** DATA SUPPLIED **
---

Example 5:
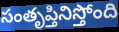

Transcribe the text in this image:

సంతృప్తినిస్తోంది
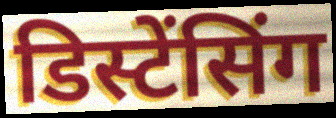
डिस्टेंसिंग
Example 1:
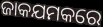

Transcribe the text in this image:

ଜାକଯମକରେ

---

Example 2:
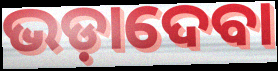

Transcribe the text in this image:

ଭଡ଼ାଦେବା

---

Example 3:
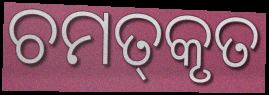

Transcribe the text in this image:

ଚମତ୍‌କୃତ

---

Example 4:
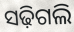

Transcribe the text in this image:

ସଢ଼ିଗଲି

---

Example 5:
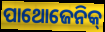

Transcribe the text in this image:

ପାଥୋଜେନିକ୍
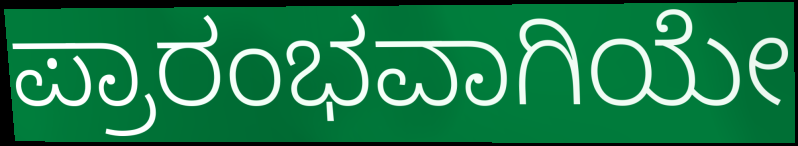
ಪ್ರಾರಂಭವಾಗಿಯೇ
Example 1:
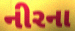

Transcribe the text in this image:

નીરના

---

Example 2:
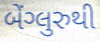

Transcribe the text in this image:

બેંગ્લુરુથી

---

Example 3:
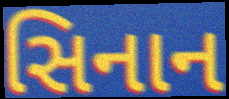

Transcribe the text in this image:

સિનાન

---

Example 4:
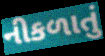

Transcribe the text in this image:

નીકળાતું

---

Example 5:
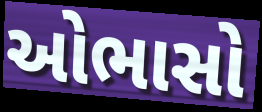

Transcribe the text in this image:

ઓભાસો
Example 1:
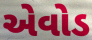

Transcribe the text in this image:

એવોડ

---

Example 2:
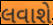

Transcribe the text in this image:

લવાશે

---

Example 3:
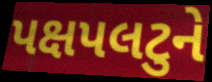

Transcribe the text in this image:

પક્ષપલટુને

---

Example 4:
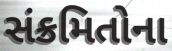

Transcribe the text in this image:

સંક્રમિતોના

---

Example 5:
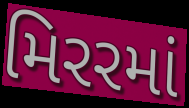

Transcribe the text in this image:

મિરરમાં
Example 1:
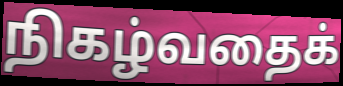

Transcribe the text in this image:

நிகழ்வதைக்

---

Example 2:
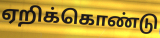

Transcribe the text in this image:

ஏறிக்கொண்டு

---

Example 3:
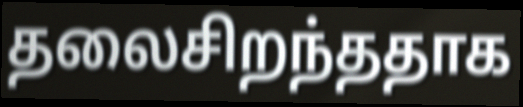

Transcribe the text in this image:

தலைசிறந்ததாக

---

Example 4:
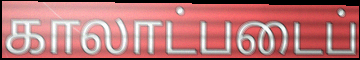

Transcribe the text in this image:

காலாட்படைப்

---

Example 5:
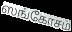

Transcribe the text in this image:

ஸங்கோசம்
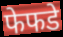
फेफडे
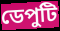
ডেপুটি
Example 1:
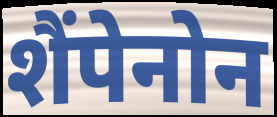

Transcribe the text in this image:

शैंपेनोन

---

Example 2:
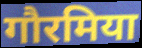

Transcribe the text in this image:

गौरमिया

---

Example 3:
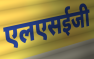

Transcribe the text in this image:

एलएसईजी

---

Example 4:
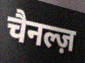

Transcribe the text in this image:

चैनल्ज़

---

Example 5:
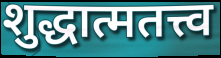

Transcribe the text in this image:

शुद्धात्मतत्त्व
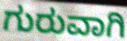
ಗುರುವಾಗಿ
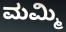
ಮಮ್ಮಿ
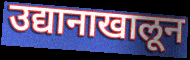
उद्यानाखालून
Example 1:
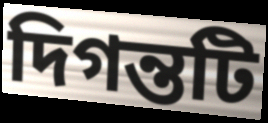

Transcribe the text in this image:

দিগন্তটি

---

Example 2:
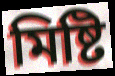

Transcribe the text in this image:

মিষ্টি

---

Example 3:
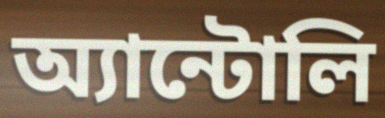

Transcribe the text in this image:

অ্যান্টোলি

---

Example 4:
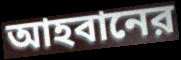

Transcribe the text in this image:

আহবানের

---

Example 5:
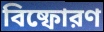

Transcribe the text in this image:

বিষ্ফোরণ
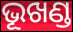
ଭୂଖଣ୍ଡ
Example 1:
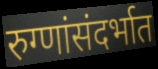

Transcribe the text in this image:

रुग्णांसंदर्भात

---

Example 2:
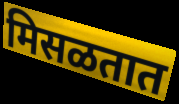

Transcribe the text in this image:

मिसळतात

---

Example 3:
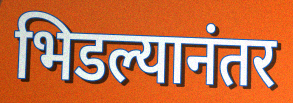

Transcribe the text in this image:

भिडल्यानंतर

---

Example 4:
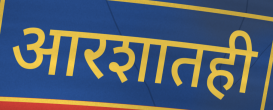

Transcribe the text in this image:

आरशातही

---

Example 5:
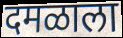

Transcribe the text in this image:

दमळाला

** AIM **
Retype the entire listing above without altering a single character, and omit the pictures.

** CORRECT ANSWER **
---

Example 5:

Transcribe the text in this image:

సంతృప్తినిస్తోంది
डिस्टेंसिंग
Example 1:

Transcribe the text in this image:

ଜାକଯମକରେ

---

Example 2:

Transcribe the text in this image:

ଭଡ଼ାଦେବା

---

Example 3:

Transcribe the text in this image:

ଚମତ୍‌କୃତ

---

Example 4:

Transcribe the text in this image:

ସଢ଼ିଗଲି

---

Example 5:

Transcribe the text in this image:

ପାଥୋଜେନିକ୍
ಪ್ರಾರಂಭವಾಗಿಯೇ
Example 1:

Transcribe the text in this image:

નીરના

---

Example 2:

Transcribe the text in this image:

બેંગ્લુરુથી

---

Example 3:

Transcribe the text in this image:

સિનાન

---

Example 4:

Transcribe the text in this image:

નીકળાતું

---

Example 5:

Transcribe the text in this image:

ઓભાસો
Example 1:

Transcribe the text in this image:

એવોડ

---

Example 2:

Transcribe the text in this image:

લવાશે

---

Example 3:

Transcribe the text in this image:

પક્ષપલટુને

---

Example 4:

Transcribe the text in this image:

સંક્રમિતોના

---

Example 5:

Transcribe the text in this image:

મિરરમાં
Example 1:

Transcribe the text in this image:

நிகழ்வதைக்

---

Example 2:

Transcribe the text in this image:

ஏறிக்கொண்டு

---

Example 3:

Transcribe the text in this image:

தலைசிறந்ததாக

---

Example 4:

Transcribe the text in this image:

காலாட்படைப்

---

Example 5:

Transcribe the text in this image:

ஸங்கோசம்
फेफडे
ডেপুটি
Example 1:

Transcribe the text in this image:

शैंपेनोन

---

Example 2:

Transcribe the text in this image:

गौरमिया

---

Example 3:

Transcribe the text in this image:

एलएसईजी

---

Example 4:

Transcribe the text in this image:

चैनल्ज़

---

Example 5:

Transcribe the text in this image:

शुद्धात्मतत्त्व
ಗುರುವಾಗಿ
ಮಮ್ಮಿ
उद्यानाखालून
Example 1:

Transcribe the text in this image:

দিগন্তটি

---

Example 2:

Transcribe the text in this image:

মিষ্টি

---

Example 3:

Transcribe the text in this image:

অ্যান্টোলি

---

Example 4:

Transcribe the text in this image:

আহবানের

---

Example 5:

Transcribe the text in this image:

বিষ্ফোরণ
ଭୂଖଣ୍ଡ
Example 1:

Transcribe the text in this image:

रुग्णांसंदर्भात

---

Example 2:

Transcribe the text in this image:

मिसळतात

---

Example 3:

Transcribe the text in this image:

भिडल्यानंतर

---

Example 4:

Transcribe the text in this image:

आरशातही

---

Example 5:

Transcribe the text in this image:

दमळाला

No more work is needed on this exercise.